## [Excerpted text]

★ ★ ★ ★ ★

I'm trying to use up a few (so I can buy more guilt-free?).
  I'm pretty good at talking myself out of them but this was one I couldn't resist -- I wanted it so badly, I had a friend buy it for me at QuiltCon in 2019.  
Forty exciting African prints!! 
 I think they came from Crimson & Tate in Indianapolis, Indiana?
Problem was that I could not cut them up!?! I auditioned several ideas, but never started anything.  What is the point of buying fabric you don't have the courage to use???  Then last week, while filing some old teaching handouts, I had a lightbulb moment.  
Make a ZIG ZAG quilt!

Step one -- cut all the 10" squares on both diagonals into four triangles.
Caution -- measure some of the squares to make sure they are actually squares.  The layer cake I used for the Exploding Heart quilt was 10" by 10 1/4".  It wasn't a problem for that quilt but it would have been for this one!!
Keep each set of triangles together.
Step 2 - lay out the stacks so you can see everything.  I needed to determine the proportion of warm colors and cool colors -- that is a good color strategy when working with lots of prints that aren't "coordinated".
Two stacks of triangles make one horizontal row.  I chose two contrasting prints for each row.  Starting at the top, my first row is a mostly green print and a mostly red print.  For the second row, I start with another red print and chose a contrasting print, a cool color in this case, for the lower side of the row.  As I moved down the layout, I repeated the process -- the upper triangles in each row repeat the color (but not the print) of the previous row and the second color used for the lower triangles of that row contrast with it.

As the layout is built, the "zig zags" begin to appear!  If they don't, rearrange to get more contrast -- either of value (light vs. dark) or color.
Once I was happy with the layout, I took the right edge triangle from each row and cut it in half as shown below.  One of these triangles will square off the left end of the row and the other the right end.
Time to sew!  I pieced the units into pairs as below.
I was lazy and didn't trim the points, just eyeballed aligning them with the "dog-ear" sticking equally out on both ends.
The seam allowance should start and end at the intersection of a diagonal edge and a straight edge -- see below.  I pressed the seams to one-side and all the seams in a row go the same direction.
The rows go together quickly with just 8 seams!  My rows are about 32" across and 4 1/4" wide -- 10 rows will be about 42" -- a nice child size piece.  The plan is for no borders and a solid color backing.

★ ★ ★ ★ ★

## [Data shown]
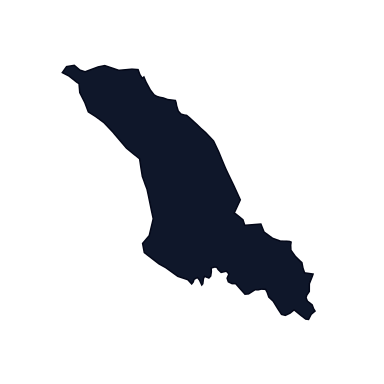 outline of Commonwealth 2, Grand Bassa, Liberia, rotated 347°
{"feature_id": "62588387B22492671376188", "entity_name": "Commonwealth 2", "entity_type": "district", "adm_level": 2, "iso_a3": "LBR", "parent_name": "Liberia", "parent_adm1": "Grand Bassa", "projection": "natural_earth1", "projection_center": [-10.038, 5.878], "detail": "fine", "context": "isolated", "style": "filled", "palette": "ink", "viewbox_px": 384, "rotation_deg": 347, "n_neighbors": 0, "source": "geoboundaries", "source_scale": "gbopen_adm2", "svg_char_len": 1996}
<svg xmlns="http://www.w3.org/2000/svg" viewBox="0 0 384 384"><g transform="rotate(347 192 192)"><path d="M171.0,281.5L173.0,279.9L174.3,277.6L178.0,276.5L179.5,279.5L180.6,284.8L181.9,283.8L183.7,278.9L185.3,277.0L189.1,279.6L191.3,278.1L192.9,274.1L193.6,270.4L197.2,270.2L199.2,270.9L200.1,273.5L202.3,276.9L207.7,276.9L209.5,280.2L206.8,283.9L207.2,287.7L210.4,290.3L213.9,291.1L216.8,296.5L220.1,302.5L220.6,303.5L224.2,304.0L231.5,301.4L234.4,302.2L237.6,302.2L241.8,303.4L242.7,306.8L243.2,311.7L246.5,316.6L249.4,325.2L251.7,331.4L255.2,333.2L260.3,332.1L265.0,329.8L266.6,331.9L270.4,336.8L274.2,341.4L276.9,342.4L280.6,338.0L285.1,335.7L284.2,333.1L283.7,329.0L279.9,324.3L279.3,320.7L280.6,318.4L283.9,315.3L285.7,307.8L290.2,301.3L291.5,299.2L289.0,298.2L283.5,296.1L283.0,291.2L283.2,285.5L281.7,283.4L278.2,277.9L275.3,270.9L276.2,266.0L277.3,263.1L275.9,262.1L273.3,261.3L267.2,259.8L260.1,255.2L253.2,247.2L251.9,238.7L237.1,236.5L235.9,236.3L235.4,230.5L229.7,223.2L228.4,222.0L237.3,210.5L235.6,202.1L234.1,194.8L231.3,182.5L230.3,177.9L229.7,174.7L228.9,170.0L228.2,165.9L227.1,159.1L224.5,147.2L218.6,137.1L214.8,131.8L212.0,127.4L209.5,123.8L206.5,119.4L205.9,118.6L204.0,116.1L202.1,115.4L198.8,113.6L196.8,110.0L196.4,104.4L196.6,101.6L196.4,99.1L189.0,96.4L185.2,93.9L181.8,92.4L179.2,90.9L176.9,88.8L174.3,83.1L171.9,74.3L171.0,69.1L169.1,70.0L167.6,65.8L167.0,60.6L161.1,58.8L158.3,58.4L148.1,57.0L142.3,53.4L135.4,49.2L128.7,49.0L114.9,50.8L110.2,48.0L105.8,42.1L98.0,41.6L96.4,43.0L92.5,46.5L98.2,51.3L104.5,59.2L106.3,61.0L105.0,69.9L107.7,80.8L109.0,90.6L115.1,96.8L121.8,104.6L128.6,116.2L129.5,118.1L138.0,134.5L143.7,141.9L148.4,147.8L148.1,152.0L147.7,156.7L147.5,159.8L147.1,165.7L147.3,167.2L147.7,170.3L148.1,174.1L148.7,178.4L148.8,179.3L148.7,185.8L148.3,202.0L148.2,209.3L146.6,212.6L140.5,224.9L132.3,231.0L132.0,237.3L131.9,240.3L143.7,254.7L149.4,259.8L159.2,271.0L168.2,276.5L171.0,281.5Z" fill="#0f172a" stroke="#020617" stroke-width="1.5"/></g></svg>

★ ★ ★ ★ ★

## [Objective]
Copy out the stretch of the quilting post from "I'm trying to" through "exciting African prints!!", swapping "friend" for "cousin".

## [Exercise response]
I'm trying to use up a few (so I can buy more guilt-free?).
  I'm pretty good at talking myself out of them but this was one I couldn't resist -- I wanted it so badly, I had a cousin buy it for me at QuiltCon in 2019.  
Forty exciting African prints!!